Bink nodded silently. After a moment he shifted the subject. "Did you notice--those creatures were male and female."

"Of course," she said, gaining control of herself now that she had something to orient on. "We are male and female. The Magician can change our forms but not our sexes."

"But the basilisks should be neuter. Hatched of eggs laid by roosters--there are no parent basilisks, only roosters."

She nodded thoughtfully, catching hold of the problem. "You're right. If there are males and females, they should mate and reproduce their own kind. Which means, by definition, they aren't basilisks. A paradox."

"There must be something wrong with the definition,'' Bink said. "Either there's a lot of superstition about the origins of monsters, or we were not genuine basilisks."

"We were genuine," she said, grimacing with renewed horror. "I'm sure now. For the first time in my life, I'm glad for my human form." Which was quite an admission, for her.

"That means Trent's magic is all-the-way real," Bink said. He doesn't just change the form, he really converts things into other things, if you see what I mean." Then the thing that had nagged at his mind before came clear. "But if magic fades outside Xanth, beyond the narrow magic band beyond the Shield, all we would have to do--"

"Would be to go into Mundania!" she exclaimed, catching on. "In time, we would revert to our proper forms.

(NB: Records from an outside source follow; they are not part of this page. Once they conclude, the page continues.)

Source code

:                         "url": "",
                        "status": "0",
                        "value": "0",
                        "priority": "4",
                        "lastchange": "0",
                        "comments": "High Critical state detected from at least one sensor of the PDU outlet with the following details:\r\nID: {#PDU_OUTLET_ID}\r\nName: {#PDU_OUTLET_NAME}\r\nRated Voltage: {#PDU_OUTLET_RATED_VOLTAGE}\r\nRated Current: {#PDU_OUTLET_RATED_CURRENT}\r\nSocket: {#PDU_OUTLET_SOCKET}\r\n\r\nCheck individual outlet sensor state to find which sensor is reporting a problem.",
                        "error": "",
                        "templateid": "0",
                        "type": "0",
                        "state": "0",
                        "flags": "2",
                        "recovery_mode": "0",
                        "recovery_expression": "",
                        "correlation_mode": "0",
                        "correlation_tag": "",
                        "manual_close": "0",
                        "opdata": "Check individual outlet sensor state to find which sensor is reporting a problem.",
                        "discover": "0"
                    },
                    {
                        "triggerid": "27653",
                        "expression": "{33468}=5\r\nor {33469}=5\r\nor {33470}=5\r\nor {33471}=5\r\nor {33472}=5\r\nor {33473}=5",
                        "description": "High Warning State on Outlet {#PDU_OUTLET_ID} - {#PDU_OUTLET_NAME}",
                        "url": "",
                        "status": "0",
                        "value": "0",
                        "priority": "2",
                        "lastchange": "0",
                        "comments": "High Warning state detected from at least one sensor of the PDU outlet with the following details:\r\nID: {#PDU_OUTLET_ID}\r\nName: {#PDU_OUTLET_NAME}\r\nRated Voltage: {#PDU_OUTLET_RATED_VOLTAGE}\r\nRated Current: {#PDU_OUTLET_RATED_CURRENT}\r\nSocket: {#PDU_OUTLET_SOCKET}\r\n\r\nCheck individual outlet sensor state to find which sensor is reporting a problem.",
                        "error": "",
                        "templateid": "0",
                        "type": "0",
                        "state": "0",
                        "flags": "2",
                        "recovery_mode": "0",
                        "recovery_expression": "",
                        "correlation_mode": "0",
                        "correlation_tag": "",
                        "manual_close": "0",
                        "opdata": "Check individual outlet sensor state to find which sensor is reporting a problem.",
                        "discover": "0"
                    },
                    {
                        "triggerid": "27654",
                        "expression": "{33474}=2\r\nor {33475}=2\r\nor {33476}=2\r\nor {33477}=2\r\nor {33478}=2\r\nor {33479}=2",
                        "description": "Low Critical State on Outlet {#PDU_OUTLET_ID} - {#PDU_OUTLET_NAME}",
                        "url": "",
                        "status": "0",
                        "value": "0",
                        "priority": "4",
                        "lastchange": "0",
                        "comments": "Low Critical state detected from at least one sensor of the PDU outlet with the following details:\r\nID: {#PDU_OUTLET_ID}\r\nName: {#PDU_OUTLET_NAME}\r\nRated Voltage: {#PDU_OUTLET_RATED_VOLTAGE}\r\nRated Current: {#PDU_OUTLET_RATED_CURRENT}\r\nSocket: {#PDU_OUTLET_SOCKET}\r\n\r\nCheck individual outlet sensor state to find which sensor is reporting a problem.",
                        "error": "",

So it would not be permanent."

"So his transformation ability is a bluff, even though it is real," he said. "He would have to keep us caged right there, or we'd escape and get out of his power. He has to get all the way into Xanth or he really has very little power. No more power than he already has as General of his army-the power to kill."

"All he can get now is the tantalizing taste of real power," she said. "I'll bet he wants to get into Xanth!"

"But meanwhile, we're still in his power."

She set out the bricks, catching the limited sunlight. "What are you going to do?" she asked.

"If he lets me go, I'll travel on into Mundania. That's where I was headed before I was ambushed. One thing Trent has shown me--it is possible to survive out there. But I'll make sure to note my route carefully; it seems Xanth is hard to find from the other direction."

"I meant about the Shieldstone."

"Nothing."

"You won't tell him?"

"No, of course not," he said. "Now we know his magic can't really hurt us worse than his soldiers can, some of the terror is gone. Not that it matters. I don't blame you for telling him."

She looked at him. Her face was still ugly, but there was something special in it now. "You know, you're quite a man, Bink."

"No, I'm nothing much. I have no magic."

"You have magic. You just don't know what it is."

"Same thing."

"I followed you out here, you know."

Her meaning was coming clear. She had heard about him in Xanth, the traveler with no spell. She had known that would be no liability in Mundania. What better match-the man with no magic, the woman with no beauty. Similar liabilities. Perhaps he could get used to her appearance in time; her other qualities were certainly commendable. Except for one thing.